I reworked some functions and it changed the behaviour of the browsers, I got the following effects :
Local/127.0.0.1:
- Firefox 57 desktop: works well. No extra socket is opened apparently now. Load score : 24/24 elements, favicon loaded.
- Chrome still has problems : load score = 17/23, 6 extra sockets opened close to the end, no favicon.
Remote (over the internet) :
- Firefox (desktop Linux as well as Android) : 51 extra connections, 19 elements loaded, no favicon...
- Chrome : 8 elements loaded, 17 extra sockets...
The local scores are those that matter because HTTaP is not intended to be used over the WWW (though of course it would be better if it could but then multi-threading would become necessary, and it's out of scope). Normally, HTTaP is used over a simple LAN.
The change is that serving the pages is done in priority, while checking the incoming connections has lost its precedence.
Another problem is when receiving zero-sized packets. TCP/IP seems to allow this, and it might help with sending keepalive packets. However the BSD standards indicate the closure of a socket by reading 0 bytes. It is no obvious/simple to verify this with a different method (I considered testing with poll() and checking for POLLOUT in the .revent...) so I have chosen to simply leave this case alone, and close the socket.
Due to interferences with Facebook's URL hijacks, I added a special HTTaP 400 error message with a link to the main page.
For example http://httap.org:60075/?invalid will return an error 400 with the following clear text message:
HTTaP key not found. main site
The above links work well with Chrome (to the extent that it displays the page). However Firefox will fire 10 sockets and send no data on the first one... and then that connection times out after all the others have been rejected. WTF ???
On the server side, there are two big things to code now :
- the HTTaP custom code / tree build system
- creating the example with both blocking and polling
The second part is partially written so it will be done first, but having the HTTaP keys build API would help too...
Then I'll start to write more JS to be included in HTML, to help with loading the extra external elements (a for-loop to sequentially load the images from reading the HTML source code)
-
New version : Firefox vs Chromium-browser
04/26/2020 at 19:15 • 0 commentsThe latest version is out and solves quite some problems !
However things are a bit weird when it is used by "modern browsers". I have found no problem with links or lynx but these are text-based browsers that display only one page and don't load external resources, so it gets one elements and the connection times out... Since they don't really support JavaScript, they are not considered, anyway.
Firefox
This one is quite good but even if it is the recommended one, there are still wrinkles here and there.
- The good: It loads the test HTML page completely and completes more than a dozen of GET, up to loading the favicon.ico at the end, all with one socket.

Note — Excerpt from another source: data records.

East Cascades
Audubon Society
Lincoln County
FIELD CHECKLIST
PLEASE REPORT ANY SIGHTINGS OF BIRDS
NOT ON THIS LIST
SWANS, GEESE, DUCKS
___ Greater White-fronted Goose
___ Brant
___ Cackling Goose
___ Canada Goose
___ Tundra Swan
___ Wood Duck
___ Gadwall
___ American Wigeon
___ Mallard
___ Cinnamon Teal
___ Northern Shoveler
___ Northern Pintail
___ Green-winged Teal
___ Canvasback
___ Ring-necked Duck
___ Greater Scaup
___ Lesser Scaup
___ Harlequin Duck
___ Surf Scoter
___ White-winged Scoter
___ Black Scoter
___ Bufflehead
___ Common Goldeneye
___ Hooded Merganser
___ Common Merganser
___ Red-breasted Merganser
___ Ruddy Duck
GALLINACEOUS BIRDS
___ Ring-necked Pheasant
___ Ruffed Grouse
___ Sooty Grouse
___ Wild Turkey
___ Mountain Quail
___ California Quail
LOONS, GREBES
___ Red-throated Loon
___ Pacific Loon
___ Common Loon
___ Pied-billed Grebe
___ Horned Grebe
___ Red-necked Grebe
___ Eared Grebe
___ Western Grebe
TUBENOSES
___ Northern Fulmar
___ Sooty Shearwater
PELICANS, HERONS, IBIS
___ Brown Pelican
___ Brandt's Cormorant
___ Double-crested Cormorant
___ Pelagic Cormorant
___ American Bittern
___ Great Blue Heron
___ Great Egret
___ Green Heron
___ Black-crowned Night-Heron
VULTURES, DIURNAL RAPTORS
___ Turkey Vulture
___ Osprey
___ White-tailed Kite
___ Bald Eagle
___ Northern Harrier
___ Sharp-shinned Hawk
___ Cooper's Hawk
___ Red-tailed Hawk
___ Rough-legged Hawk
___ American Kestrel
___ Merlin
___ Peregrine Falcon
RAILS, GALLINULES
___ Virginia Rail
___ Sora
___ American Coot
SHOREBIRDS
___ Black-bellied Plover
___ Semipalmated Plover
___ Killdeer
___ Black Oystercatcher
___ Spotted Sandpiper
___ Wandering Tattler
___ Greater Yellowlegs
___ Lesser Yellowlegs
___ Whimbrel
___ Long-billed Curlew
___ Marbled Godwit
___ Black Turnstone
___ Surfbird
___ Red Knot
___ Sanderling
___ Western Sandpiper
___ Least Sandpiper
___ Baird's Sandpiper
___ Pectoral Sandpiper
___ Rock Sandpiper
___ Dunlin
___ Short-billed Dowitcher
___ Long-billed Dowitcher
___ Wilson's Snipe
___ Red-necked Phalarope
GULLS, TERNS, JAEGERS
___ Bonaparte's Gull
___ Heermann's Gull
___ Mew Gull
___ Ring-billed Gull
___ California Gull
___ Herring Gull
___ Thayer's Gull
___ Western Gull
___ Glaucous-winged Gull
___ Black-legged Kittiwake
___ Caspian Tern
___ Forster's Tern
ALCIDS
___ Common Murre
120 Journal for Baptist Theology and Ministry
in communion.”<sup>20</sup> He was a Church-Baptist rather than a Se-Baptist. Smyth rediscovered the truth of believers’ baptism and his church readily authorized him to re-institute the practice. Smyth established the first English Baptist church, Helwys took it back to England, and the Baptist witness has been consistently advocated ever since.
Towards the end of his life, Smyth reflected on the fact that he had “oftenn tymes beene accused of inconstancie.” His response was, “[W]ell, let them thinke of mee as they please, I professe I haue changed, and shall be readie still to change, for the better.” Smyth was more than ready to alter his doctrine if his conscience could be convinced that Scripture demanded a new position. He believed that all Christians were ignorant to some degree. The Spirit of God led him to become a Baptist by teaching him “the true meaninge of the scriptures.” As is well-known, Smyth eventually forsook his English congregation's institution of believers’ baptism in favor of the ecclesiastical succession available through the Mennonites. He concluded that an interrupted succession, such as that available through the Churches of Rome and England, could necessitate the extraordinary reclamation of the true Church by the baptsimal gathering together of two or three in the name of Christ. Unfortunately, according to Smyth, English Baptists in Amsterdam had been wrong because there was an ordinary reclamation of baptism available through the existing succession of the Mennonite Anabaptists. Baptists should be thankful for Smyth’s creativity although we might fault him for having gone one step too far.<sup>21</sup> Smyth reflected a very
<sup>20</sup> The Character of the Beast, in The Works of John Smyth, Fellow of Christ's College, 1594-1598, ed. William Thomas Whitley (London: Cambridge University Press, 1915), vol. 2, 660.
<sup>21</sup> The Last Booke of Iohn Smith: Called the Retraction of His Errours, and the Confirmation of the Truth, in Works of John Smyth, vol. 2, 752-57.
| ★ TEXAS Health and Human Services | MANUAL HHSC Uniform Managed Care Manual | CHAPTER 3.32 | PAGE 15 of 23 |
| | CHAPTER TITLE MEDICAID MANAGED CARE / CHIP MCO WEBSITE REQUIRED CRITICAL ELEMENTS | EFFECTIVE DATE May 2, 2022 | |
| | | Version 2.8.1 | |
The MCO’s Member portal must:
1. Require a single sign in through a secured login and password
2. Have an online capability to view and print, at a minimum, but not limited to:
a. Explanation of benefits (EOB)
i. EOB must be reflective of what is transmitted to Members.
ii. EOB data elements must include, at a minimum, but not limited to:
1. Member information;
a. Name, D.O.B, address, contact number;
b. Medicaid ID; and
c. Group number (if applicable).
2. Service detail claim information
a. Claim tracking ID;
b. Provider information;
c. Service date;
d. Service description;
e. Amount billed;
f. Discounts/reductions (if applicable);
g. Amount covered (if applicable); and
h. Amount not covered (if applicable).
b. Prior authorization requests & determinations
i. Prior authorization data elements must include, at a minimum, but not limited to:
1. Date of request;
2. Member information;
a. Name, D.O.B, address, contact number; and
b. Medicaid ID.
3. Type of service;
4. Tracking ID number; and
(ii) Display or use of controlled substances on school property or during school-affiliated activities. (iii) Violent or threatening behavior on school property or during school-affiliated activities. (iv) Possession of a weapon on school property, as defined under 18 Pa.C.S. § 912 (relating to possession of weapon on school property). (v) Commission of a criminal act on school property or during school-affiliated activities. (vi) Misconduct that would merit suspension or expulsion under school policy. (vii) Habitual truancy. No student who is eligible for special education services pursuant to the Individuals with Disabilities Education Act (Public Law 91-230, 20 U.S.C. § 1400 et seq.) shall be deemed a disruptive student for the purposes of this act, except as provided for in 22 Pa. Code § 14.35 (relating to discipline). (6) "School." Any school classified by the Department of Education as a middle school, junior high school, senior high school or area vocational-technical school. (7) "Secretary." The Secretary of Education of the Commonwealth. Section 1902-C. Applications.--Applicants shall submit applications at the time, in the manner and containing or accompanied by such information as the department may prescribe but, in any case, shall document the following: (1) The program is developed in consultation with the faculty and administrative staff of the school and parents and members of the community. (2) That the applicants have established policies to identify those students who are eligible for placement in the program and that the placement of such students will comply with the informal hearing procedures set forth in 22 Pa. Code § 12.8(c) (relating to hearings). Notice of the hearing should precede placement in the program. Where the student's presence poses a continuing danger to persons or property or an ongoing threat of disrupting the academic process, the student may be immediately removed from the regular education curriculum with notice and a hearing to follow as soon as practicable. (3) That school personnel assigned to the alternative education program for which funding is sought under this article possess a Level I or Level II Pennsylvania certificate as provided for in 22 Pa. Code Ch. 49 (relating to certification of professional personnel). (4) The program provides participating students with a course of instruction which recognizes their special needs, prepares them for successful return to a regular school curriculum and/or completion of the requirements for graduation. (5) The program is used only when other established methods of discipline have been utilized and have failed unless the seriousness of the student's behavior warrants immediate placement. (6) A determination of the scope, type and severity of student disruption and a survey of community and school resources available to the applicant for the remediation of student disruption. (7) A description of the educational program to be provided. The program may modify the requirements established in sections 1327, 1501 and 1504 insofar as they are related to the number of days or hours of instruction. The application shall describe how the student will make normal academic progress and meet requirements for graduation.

And it keeps the favicon in cache, so that part of the protocol is ok.
- The bad: for the it sends maybe 3 parallel requests after the first successful one. It also seems to limit the refresh rate for PING and the likes (not more than 1 or 2 per second ?).
- The offense: I can't understand WHY it sends null-sized requests (which are so far welcome with a close) some time (a minute or less ?) after the page has finished loading. Is it a method to "keep alive" ? Fortunately it doesn't interfere with an open/working socket.
Conclusion: Apparently, Firefox is smart enough to see that if one connection/socket is slammed on its face, the pending requests can/should go to the other working socket(s). Simple HTTaP/? requests seem to work rather smoothly.
So at least there is something that works, even though some behaviours need more investigations.
Chrome/Chromium-browser
It can do simple things right but its tries so much to optimise things that it sometimes feels like a fanatic or a lunatic. Maybe it was really too focused on working with the websites of the Alphabet Group.
Let's start with an easy case : GET /?PING is fine, with the little detail that apparently, Cache-Control: max-age=200 is not understood. So WHAT is required by Chrome to keep that data in cache ? Anyway at least the function is performed (though at least one parallel connection is opened and slammed) but wait for the rest.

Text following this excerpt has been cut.